┌─ Available data

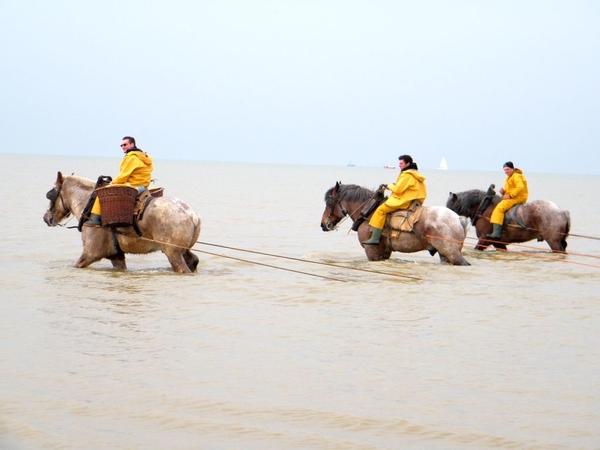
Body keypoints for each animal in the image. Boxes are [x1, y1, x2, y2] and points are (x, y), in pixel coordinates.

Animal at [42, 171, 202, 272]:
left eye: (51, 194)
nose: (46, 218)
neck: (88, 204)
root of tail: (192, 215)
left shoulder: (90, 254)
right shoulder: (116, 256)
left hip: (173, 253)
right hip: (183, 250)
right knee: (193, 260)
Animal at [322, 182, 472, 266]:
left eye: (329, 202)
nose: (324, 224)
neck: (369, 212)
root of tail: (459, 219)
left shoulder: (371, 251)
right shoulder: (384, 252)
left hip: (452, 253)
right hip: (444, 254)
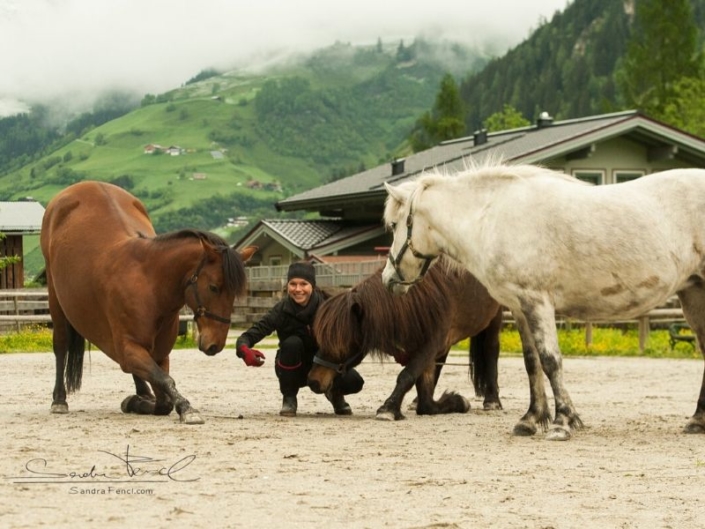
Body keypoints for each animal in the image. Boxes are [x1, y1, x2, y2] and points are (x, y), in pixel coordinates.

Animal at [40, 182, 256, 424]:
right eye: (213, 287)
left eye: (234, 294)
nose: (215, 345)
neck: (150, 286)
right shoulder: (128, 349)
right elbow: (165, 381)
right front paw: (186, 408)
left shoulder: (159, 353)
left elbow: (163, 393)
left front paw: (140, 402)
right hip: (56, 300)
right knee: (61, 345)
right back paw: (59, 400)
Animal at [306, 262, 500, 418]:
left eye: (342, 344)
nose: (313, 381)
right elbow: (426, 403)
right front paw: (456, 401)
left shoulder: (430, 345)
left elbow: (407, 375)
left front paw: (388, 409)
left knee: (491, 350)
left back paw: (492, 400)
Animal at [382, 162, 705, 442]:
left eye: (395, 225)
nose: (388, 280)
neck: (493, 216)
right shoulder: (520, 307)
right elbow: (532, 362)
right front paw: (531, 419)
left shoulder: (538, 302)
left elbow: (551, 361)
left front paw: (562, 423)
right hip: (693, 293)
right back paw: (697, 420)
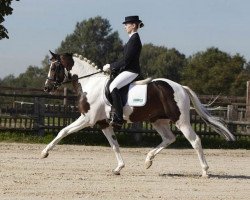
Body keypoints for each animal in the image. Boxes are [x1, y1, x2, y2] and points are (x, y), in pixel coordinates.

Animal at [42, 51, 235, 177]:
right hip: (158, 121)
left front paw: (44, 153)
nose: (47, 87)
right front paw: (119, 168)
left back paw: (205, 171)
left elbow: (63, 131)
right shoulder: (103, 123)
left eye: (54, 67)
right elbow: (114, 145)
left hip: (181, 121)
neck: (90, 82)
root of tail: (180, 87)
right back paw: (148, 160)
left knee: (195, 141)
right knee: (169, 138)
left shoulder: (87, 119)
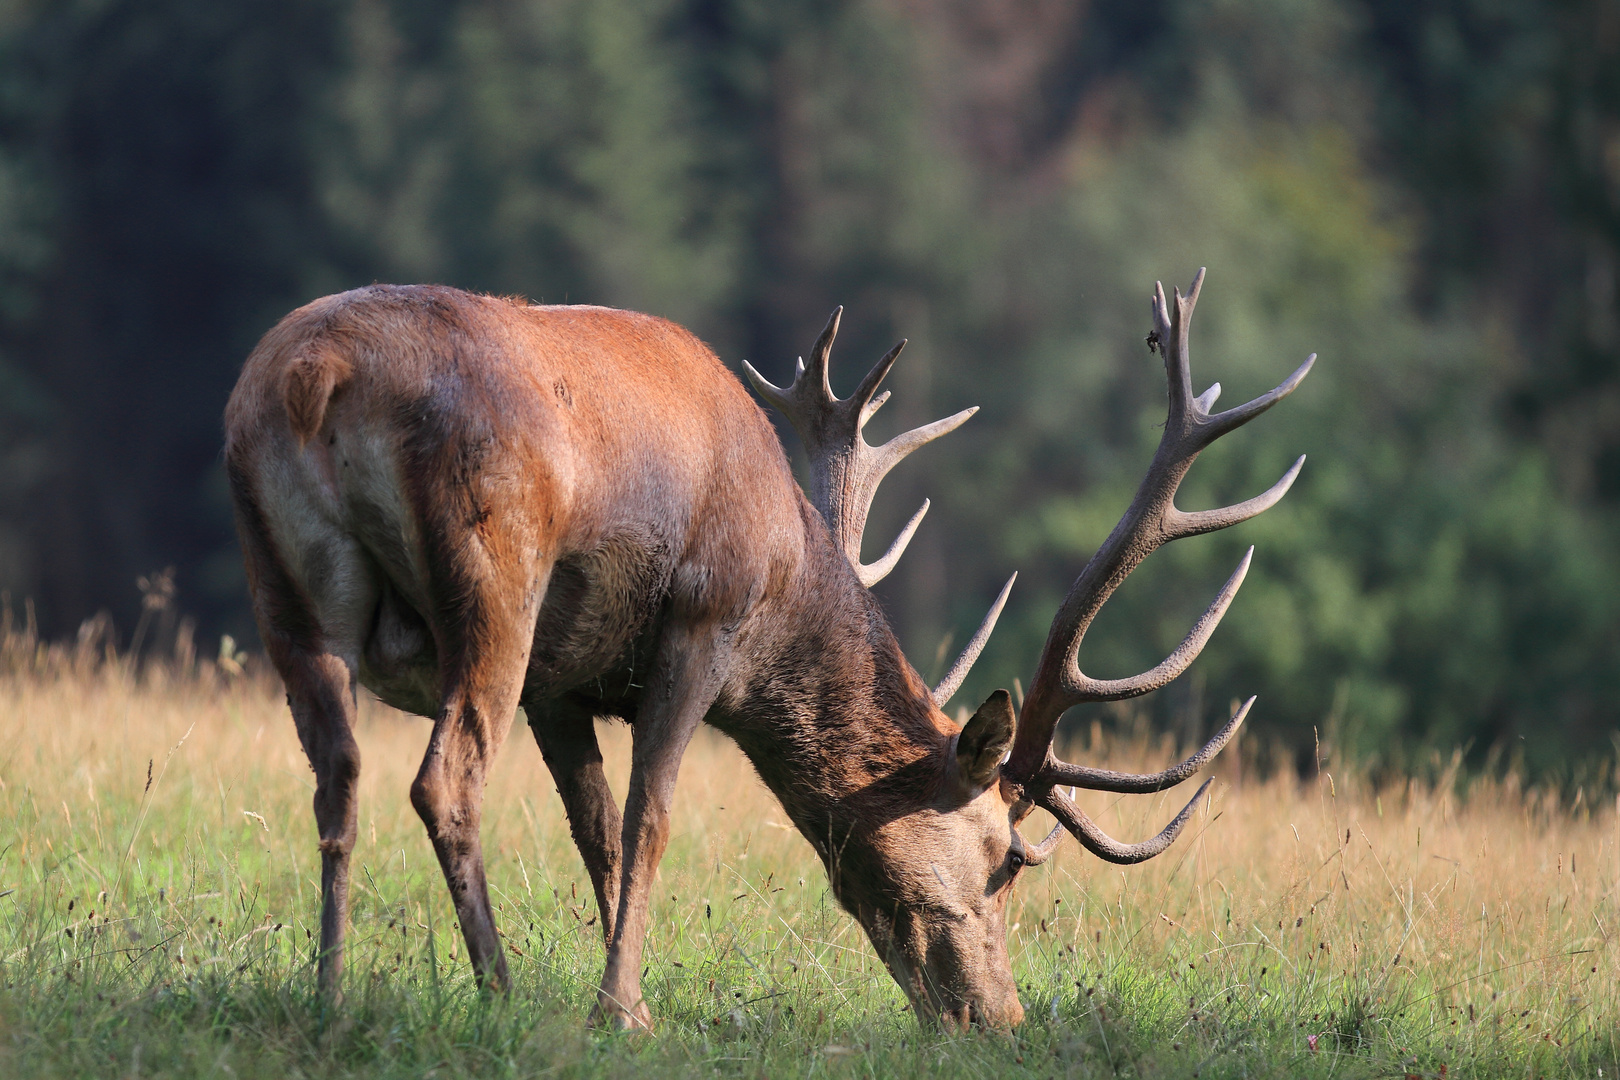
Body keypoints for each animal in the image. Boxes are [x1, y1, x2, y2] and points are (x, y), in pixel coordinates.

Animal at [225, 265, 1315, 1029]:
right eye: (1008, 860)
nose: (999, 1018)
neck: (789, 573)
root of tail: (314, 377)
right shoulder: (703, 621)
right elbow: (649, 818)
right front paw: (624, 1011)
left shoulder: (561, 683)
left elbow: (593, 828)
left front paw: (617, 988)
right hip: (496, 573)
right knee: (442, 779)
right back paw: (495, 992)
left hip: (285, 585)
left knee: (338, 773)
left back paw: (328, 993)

└─
┌─ Available data

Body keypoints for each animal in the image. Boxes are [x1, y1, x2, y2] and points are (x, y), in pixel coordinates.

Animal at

└─
┌─ Available data

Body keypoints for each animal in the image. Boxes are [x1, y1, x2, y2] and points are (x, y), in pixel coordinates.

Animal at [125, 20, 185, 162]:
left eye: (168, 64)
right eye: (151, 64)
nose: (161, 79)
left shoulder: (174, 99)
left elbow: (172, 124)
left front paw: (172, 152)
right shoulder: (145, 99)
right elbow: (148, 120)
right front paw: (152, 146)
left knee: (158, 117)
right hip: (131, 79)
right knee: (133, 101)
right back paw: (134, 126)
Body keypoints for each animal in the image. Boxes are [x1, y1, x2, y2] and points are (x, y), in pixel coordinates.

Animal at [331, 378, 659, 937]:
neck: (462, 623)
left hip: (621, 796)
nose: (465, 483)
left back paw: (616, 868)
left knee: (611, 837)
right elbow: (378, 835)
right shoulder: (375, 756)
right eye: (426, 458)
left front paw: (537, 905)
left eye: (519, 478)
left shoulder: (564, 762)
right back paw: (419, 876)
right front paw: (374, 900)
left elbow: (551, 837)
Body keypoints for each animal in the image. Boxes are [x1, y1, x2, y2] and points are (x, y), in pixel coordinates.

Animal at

└─

Task details
Using the data above, copy exactly the lines from the one containing "right shoulder: (384, 252)" to the one containing "left front paw: (140, 402)", inclusive. Exclude the pictures.

Expected output
right shoulder: (384, 252)
left hip: (452, 253)
right hip: (444, 254)
Body keypoints for each animal in the image. Boxes are [x1, y1, x2, y2] and points are (x, y), in pixel coordinates.

Animal at [40, 182, 256, 424]:
right eye: (213, 287)
left eye: (234, 294)
nose: (215, 345)
neck: (150, 286)
right shoulder: (128, 349)
right elbow: (165, 381)
right front paw: (186, 408)
left shoulder: (159, 353)
left elbow: (163, 393)
left front paw: (140, 402)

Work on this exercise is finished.